### [TASK INSTRUCTIONS]
[1] From the passage on urine metabolite profiling in hypothyroid groups, output the part from "Figure 3. PLS-DA" to "hypothyroid group (dot).".
[2] In the passage on urine metabolite profiling in hypothyroid groups, which peaks were excluded before multivariate statistical analysis?
[3] Continue the passage on urine metabolite profiling in hypothyroid groups from the point where it stops.

### [PROVIDED PASSAGE]

· · · ·

Before multivariate statistical analysis, peaks with a retention time less than 0.5 min (near to the dead time) were excluded due to a high degree of ion suppression that they suffered [35]. The datasets from positive and negative ionization modes contained 1018 and 1060 variables with control and MMI groups, the values were 899 and 1162 respectively with control and PTU groups, and the values were 957 and 909 with Sham and Hypo groups. The two datasets from positive and negative ionization modes were combined as a new dataset. To determine whether the metabolite fingerprints in urine differed between the control and hypothyroid groups in our metabonomic approach, we constructed partial least squares linear discriminant analysis (PLS-DA) models which had been widely used in metabonomic study [36], [37]. In this study, three PLS-DA models were established and employed to identify biomarkers which were related to MMI-, PTU- and thyroidectomy-induced hypothyroidism, which are showed in Figure 3. Commonly, R2Y provides an estimate of how well the model fits the Y data, whereas Q2Y is an estimate of how well the model predicts the Y [28]. In order to gain high predictive ability, the values of R2Y and Q2Y should be close to 1. The related parameters of the three PLS-DA models are given in Figure 3. As Figure 3 shows, there is a distinguished classification between the clustering of the control and MMI groups (Figure 3A), the control and PTU groups (Figure 3B), as well as the Sham and Hypo groups (Figure 3C). The R2Y and Q2Y were all above 0.99 and 0.89 in the three models, respectively, which indicated that the models had good prediction characteristics.

Figure 3. PLS-DA scores plot (top panel), loading plot (middle panel) and S-plot (bottom panel) of the UHPLC/TOF-MS spectral from control group (box) and hypothyroid group (dot).

· · · ·

### [Records in a dataset]
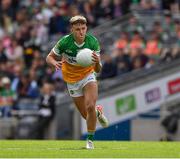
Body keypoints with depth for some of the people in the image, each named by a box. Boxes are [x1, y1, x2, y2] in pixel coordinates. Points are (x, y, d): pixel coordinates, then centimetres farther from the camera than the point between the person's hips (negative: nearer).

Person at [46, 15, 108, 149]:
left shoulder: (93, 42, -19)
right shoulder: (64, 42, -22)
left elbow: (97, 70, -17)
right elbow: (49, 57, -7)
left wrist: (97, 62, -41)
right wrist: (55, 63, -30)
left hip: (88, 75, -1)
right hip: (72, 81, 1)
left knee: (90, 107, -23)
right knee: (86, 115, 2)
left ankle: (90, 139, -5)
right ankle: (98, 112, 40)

· · · ·

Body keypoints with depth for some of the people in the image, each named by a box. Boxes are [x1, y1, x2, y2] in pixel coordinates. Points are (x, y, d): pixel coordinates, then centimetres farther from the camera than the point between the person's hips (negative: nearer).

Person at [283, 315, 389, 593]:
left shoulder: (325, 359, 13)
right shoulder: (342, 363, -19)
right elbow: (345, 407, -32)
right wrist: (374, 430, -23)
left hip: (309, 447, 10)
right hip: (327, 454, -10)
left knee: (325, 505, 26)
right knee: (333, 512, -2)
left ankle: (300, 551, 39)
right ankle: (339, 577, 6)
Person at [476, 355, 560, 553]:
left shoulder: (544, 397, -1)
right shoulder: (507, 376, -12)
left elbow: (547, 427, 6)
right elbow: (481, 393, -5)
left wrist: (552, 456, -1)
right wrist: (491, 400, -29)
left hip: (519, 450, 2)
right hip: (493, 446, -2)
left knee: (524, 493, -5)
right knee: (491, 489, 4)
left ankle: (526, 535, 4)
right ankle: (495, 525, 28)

· · · ·

### [ANSWERS FOR THE TASKS]
[1]
Figure 3. PLS-DA scores plot (top panel), loading plot (middle panel) and S-plot (bottom panel) of the UHPLC/TOF-MS spectral from control group (box) and hypothyroid group (dot).

[2] Peaks with a retention time less than 0.5 min, near the dead time.

[3]
(A: control group vs MMI group; B: control group vs PTU group; C: control group vs thyroidectomy-induced hypothyroid group).

Detection and identification of biomarker candidates

To select potential biomarkers related to hypothyroidism, statistically significant differences for the variables between the Sham, Sham + SND, Hypo, Hypo + SND, Hypo + T4 groups were tested by ANOVA and the Tukey Post hoc test for comparisons of multiple groups. Metabolites that differed significantly between Sham and Hypo groups after correction for multiple comparisons (false discovery rate q<0.05) were identified as candidate biomarkers. Next, the corresponding loading plot and S-plot (shown in Figure 3) were used to further screen these candidate biomarkers, in which the ions furthest away from the origin contributed remarkably to the separation of the Sham and Hypo groups and may be regarded as potential biomarkers. Furthermore, the variable importance for projection (VIP) reflecting the importance of variables has been applied to filter the important metabolites in the model. In this study, metabolite ions with VIP value >1.5 were considered as potential biomarkers. Following the criterions above, 19 metabolite ions were selected as potential biomarkers related with thyroidectomy-induced hypothyroidism. With similar selection process, 17 and 21 metabolite ions were screened out as the biomarkers related with MMI- and PTU-induced hypothyroidism, respectively.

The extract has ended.